**What you will do**
Print exactly the lines below between the line holding "5. box from (288, 362) to (397, 472)" and the line holding "6. white plastic", inclusive, and nothing more.

[Recorded data]

* * * * * * *

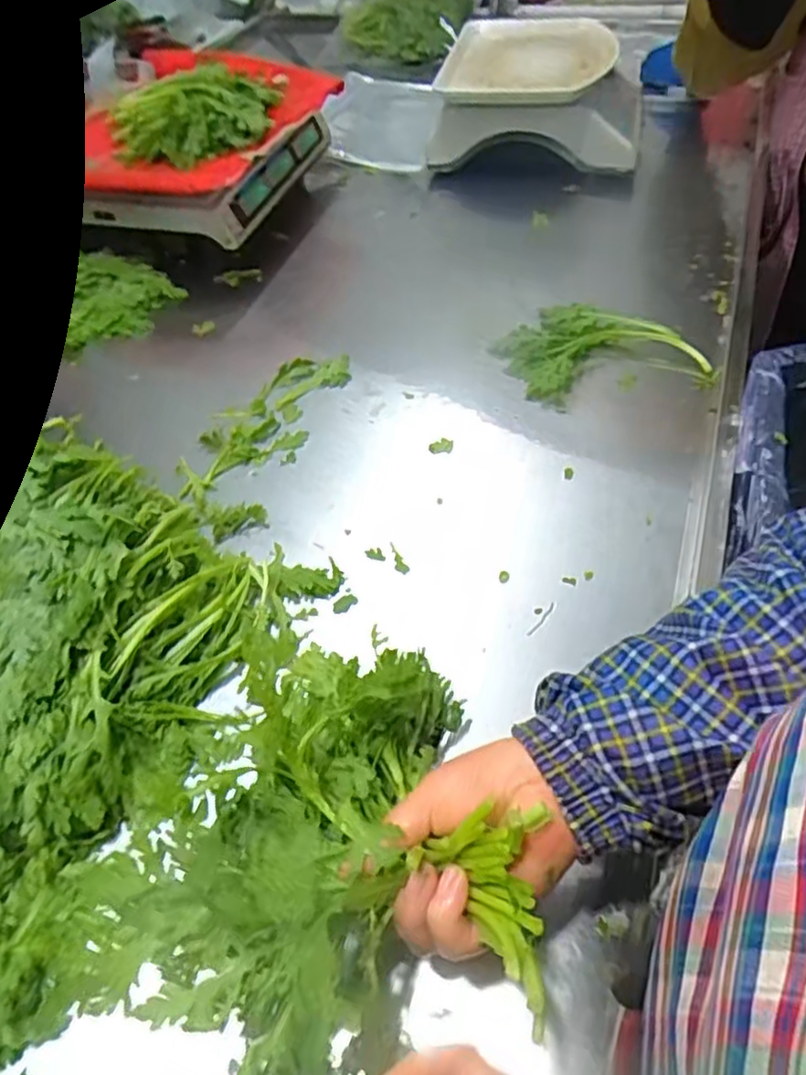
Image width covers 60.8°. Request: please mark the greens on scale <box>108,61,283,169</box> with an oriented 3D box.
[{"bbox_3d":[-0.260,-0.527,0.852,0.200,0.056,0.176,-9,50,-2],"label":"greens on scale"}]

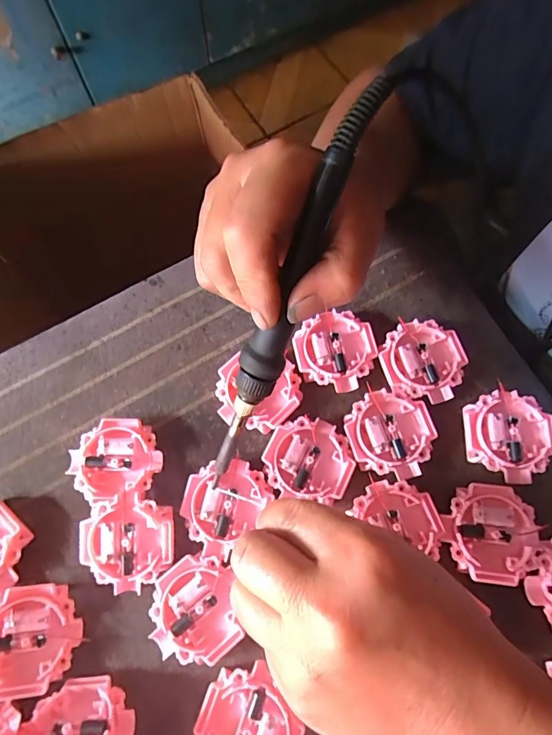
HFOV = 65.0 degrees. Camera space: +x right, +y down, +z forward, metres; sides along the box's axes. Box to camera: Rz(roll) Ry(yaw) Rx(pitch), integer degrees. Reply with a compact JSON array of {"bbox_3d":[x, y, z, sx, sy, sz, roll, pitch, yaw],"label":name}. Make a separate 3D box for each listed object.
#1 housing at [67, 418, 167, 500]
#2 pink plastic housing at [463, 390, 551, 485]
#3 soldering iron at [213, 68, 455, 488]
[{"bbox_3d":[-0.099,0.056,0.270,0.052,0.015,0.046,-18,73,-5],"label":"housing"},{"bbox_3d":[0.143,0.042,0.265,0.051,0.009,0.054,4,72,2],"label":"pink plastic housing"},{"bbox_3d":[0.007,-0.025,0.203,0.027,0.015,0.212,27,113,9],"label":"soldering iron"}]

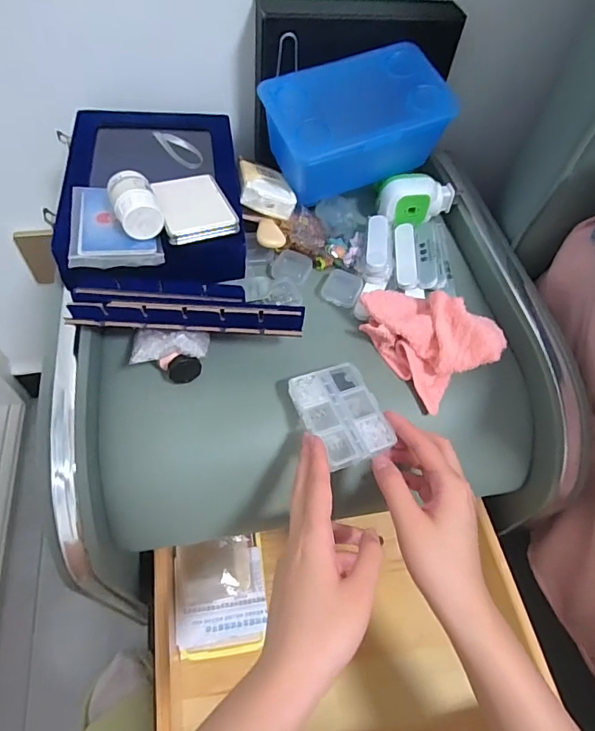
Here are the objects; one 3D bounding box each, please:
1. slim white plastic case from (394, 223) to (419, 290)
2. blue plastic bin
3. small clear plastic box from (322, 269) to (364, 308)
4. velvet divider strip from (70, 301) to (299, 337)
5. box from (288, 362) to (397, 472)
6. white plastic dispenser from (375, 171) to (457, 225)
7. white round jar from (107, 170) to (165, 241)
[{"bbox_3d":[0.110,-0.112,0.472,0.021,0.009,0.084,4,56,-2],"label":"slim white plastic case"},{"bbox_3d":[0.051,-0.223,0.444,0.169,0.092,0.106,-22,61,-18],"label":"blue plastic bin"},{"bbox_3d":[0.044,-0.075,0.450,0.034,0.009,0.040,18,57,7],"label":"small clear plastic box"},{"bbox_3d":[-0.087,-0.037,0.369,0.182,0.016,0.020,2,56,-4],"label":"velvet divider strip"},{"bbox_3d":[0.034,0.040,0.372,0.062,0.015,0.082,-14,59,-14],"label":"box"},{"bbox_3d":[0.127,-0.178,0.493,0.080,0.034,0.039,-15,59,-14],"label":"white plastic dispenser"},{"bbox_3d":[-0.126,-0.124,0.364,0.032,0.033,0.047,-20,60,-17],"label":"white round jar"}]

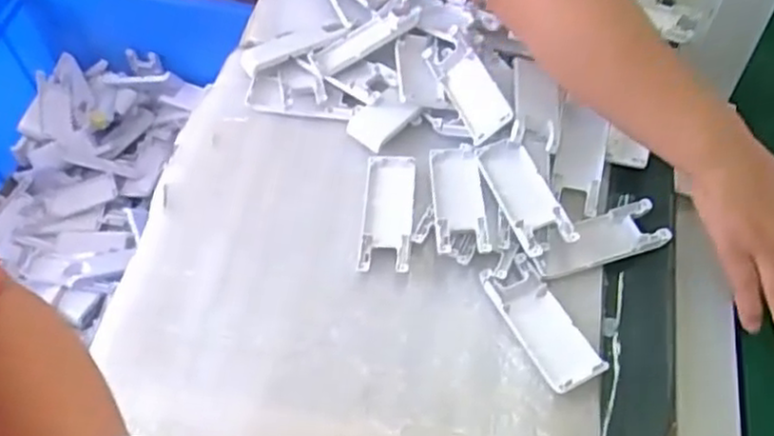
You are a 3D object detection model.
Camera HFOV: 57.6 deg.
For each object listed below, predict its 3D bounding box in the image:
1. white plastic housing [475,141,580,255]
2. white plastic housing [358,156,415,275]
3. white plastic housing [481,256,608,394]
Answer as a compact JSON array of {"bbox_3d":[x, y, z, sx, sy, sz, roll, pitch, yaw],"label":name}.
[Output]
[{"bbox_3d":[0.106,-0.016,0.547,0.037,0.022,0.103,-15,56,-9],"label":"white plastic housing"},{"bbox_3d":[0.000,-0.005,0.560,0.039,0.010,0.104,3,55,4],"label":"white plastic housing"},{"bbox_3d":[0.110,0.073,0.500,0.041,0.013,0.103,-22,57,-14],"label":"white plastic housing"}]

* * * * * * *

**Worked solution**
5. box from (288, 362) to (397, 472)
6. white plastic dispenser from (375, 171) to (457, 225)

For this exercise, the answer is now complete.